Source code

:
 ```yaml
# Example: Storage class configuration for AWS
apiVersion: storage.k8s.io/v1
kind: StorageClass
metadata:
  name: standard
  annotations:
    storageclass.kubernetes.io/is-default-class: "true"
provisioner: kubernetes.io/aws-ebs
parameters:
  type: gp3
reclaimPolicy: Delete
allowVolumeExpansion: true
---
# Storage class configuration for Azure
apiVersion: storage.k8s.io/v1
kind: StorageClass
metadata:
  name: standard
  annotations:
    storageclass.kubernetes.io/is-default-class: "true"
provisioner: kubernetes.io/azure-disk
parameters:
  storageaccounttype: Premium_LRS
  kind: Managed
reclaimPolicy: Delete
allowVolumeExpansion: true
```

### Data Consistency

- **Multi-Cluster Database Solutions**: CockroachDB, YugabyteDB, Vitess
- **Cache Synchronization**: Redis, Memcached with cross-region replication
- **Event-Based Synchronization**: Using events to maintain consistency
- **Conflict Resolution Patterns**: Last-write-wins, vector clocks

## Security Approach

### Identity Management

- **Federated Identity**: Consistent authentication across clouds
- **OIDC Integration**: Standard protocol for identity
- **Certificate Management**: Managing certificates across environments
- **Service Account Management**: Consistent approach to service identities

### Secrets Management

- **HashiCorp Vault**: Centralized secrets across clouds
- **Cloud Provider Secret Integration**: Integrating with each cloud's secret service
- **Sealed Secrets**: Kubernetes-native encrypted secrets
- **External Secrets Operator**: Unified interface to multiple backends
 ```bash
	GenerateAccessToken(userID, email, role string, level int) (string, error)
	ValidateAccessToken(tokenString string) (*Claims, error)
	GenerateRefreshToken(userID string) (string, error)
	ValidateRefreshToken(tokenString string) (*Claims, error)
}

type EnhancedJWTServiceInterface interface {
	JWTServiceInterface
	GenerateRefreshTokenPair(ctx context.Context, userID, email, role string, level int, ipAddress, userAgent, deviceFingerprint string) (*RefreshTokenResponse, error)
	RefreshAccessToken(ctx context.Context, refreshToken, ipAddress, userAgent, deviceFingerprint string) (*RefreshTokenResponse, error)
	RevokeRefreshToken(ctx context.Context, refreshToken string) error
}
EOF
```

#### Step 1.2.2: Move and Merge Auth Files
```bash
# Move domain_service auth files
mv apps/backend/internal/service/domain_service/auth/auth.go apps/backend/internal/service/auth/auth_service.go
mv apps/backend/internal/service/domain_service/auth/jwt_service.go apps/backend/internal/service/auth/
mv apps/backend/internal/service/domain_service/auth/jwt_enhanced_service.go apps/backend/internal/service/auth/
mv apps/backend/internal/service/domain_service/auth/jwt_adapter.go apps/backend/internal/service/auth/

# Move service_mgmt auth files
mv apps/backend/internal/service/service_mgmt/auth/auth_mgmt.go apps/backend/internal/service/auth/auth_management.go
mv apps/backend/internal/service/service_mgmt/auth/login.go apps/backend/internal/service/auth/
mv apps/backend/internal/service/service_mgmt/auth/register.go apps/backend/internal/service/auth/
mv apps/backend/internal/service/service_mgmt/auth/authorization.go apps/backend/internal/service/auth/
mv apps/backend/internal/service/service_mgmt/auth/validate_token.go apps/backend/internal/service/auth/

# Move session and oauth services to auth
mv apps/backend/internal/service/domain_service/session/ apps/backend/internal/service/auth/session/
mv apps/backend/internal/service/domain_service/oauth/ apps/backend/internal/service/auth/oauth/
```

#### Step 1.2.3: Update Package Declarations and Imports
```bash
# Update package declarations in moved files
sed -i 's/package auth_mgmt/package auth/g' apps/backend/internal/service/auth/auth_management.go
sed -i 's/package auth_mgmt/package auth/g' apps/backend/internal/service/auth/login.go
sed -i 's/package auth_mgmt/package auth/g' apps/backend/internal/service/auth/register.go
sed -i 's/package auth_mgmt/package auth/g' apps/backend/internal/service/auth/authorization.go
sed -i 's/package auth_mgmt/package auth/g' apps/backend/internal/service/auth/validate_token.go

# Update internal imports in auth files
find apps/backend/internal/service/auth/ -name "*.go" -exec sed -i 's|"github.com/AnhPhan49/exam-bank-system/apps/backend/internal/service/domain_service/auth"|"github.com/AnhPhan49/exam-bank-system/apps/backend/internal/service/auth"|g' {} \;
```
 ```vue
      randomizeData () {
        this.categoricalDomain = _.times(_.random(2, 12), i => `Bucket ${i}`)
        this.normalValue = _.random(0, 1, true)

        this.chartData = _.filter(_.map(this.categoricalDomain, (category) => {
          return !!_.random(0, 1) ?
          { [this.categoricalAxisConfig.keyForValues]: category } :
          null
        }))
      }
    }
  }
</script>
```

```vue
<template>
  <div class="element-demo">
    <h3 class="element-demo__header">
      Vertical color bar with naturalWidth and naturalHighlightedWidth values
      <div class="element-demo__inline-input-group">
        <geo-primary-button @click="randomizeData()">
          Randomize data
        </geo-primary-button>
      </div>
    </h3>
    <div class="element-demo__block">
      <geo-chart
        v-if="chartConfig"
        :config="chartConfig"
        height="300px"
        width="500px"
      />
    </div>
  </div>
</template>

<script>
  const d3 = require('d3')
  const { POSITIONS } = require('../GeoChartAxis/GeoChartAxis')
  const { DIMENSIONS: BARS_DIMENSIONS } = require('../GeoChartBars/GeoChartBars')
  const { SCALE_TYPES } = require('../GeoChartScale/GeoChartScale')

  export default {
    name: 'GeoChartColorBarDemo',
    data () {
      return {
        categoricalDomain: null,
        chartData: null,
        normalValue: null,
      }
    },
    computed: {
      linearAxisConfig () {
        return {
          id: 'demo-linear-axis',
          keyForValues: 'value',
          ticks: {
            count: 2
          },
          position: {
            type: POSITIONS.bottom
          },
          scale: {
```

________________________________________

■ ASSIGNMENT:
Could you state how many lines in the listing include the string "keyForValues"? Only the number is wanted.

■ FINAL ANSWER:
2